A large number of Unite the Union members employed by Balcas staged a two day strike against the company in the hope of obtaining fair pay.

The strike action against the wood product supplier based outside Enniskillen started at 6am on Tuesday April 9 and concluded this morning at 6am,Thursday April 11.

The Impartial Reporter spoke to a number of Balcas employees engaging in the strike action on Tuesday morning. One employee, who has been working for Balcas for less than a year, told this newspaper: “I knew the pay here wasn’t great but they’d talked about putting it up. That was kind of the promise that has kept me here.”

They added: “They are giving you money in bonuses but taking it off you at the same time to make it up to the minimum wage. They are showing us that we are getting a bonus but we’re not.”

Another employee commented: “When you come in and you start on a lower wage you expect yourself to get up the ladder a bit and earn a few more pounds, but it’s never happening, it’s broken promises.”

“We are still paying for the recession from 2008, we agreed 11 years ago when the recession hit that we wouldn’t get a pay rise during that time, for a five year period, but after that the company was starting to get more money. They were investing the money in the mill but not investing in the people,” commented one of the strikers. When asked what they hope the strike action will achieve, one employee said: “We hope the wages go up as we deserve.” They continued: “We break our backs for not even minimum wage, working for £6.86 an hour, even if we are doing overtime. I’m working like 11 hours with my hands, and my back is sore. Nobody is appreciated.”

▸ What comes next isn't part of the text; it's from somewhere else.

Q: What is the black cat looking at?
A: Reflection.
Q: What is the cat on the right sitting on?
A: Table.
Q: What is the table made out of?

Speaking on behalf of the strikers at the picket line on Tuesday, Davy Kettyles, Senior Regional Organiser for Unite the Union in Ireland said: “The strike didn’t necessarily have to happen today if the management had recognised that the offer they had put on the table was insufficient.” He continued: “It’s our sincere hope that a resolution can be found to the dispute and it’s worth noting that Fermanagh workers are not exactly legend for industrial action.

“If I’m not incorrect this is probably the first private sector dispute in this county for many decades, I think it is a measure of the frustration that the workers, particularly at Balcas, are feeling. Over the past decade in Balcas, the workers actually feel that their money is reduced, so what they are actually asking for is a fair day’s wage for a fair day’s work,” he added.

Following negotiations last week, Davy noted that Balcas made a new pay offer which was put democratically to all the workers and 90 per cent of the workers who had balloted for industrial action rejected the offer. Davy said: “The fact that they were prepared to go out on a two day strike with the possibility of a three week strike is a fair measure of the temperament among the work force.”

He added: “People do feel the time has come, Balcas is a very wealthy, very profitable company, they have been here a very long time.

“They definitely have improved the offer and we believe that there is still more room for that offer to be improved. We are looking forward to a successful outcome to this dispute.”

In response to the strikers, a spokeswoman on behalf of Balcas stated: “Balcas are disappointed that an agreement has not yet been reached through constructive discussion.

“Our current offer equates to more than twice the rate of inflation for the average employee. Balcas thinks this is a fair and reasonable offer.

“We are open to dialogue and we would urge employee representatives to engage in meaningful discussion to resolve this. Balcas is continuing to work in dialogue with staff and union representatives to agree a pay review which is acceptable to our employees.

“We wish to resolve the current dispute through dialogue, not through confrontation.”

“We have been working with our employees to ensure they have a clear understanding of what is being offered and how this would translate into their pay packet, when increases in hourly rates and average hours of overtime or other bonuses are calculated,” she concluded.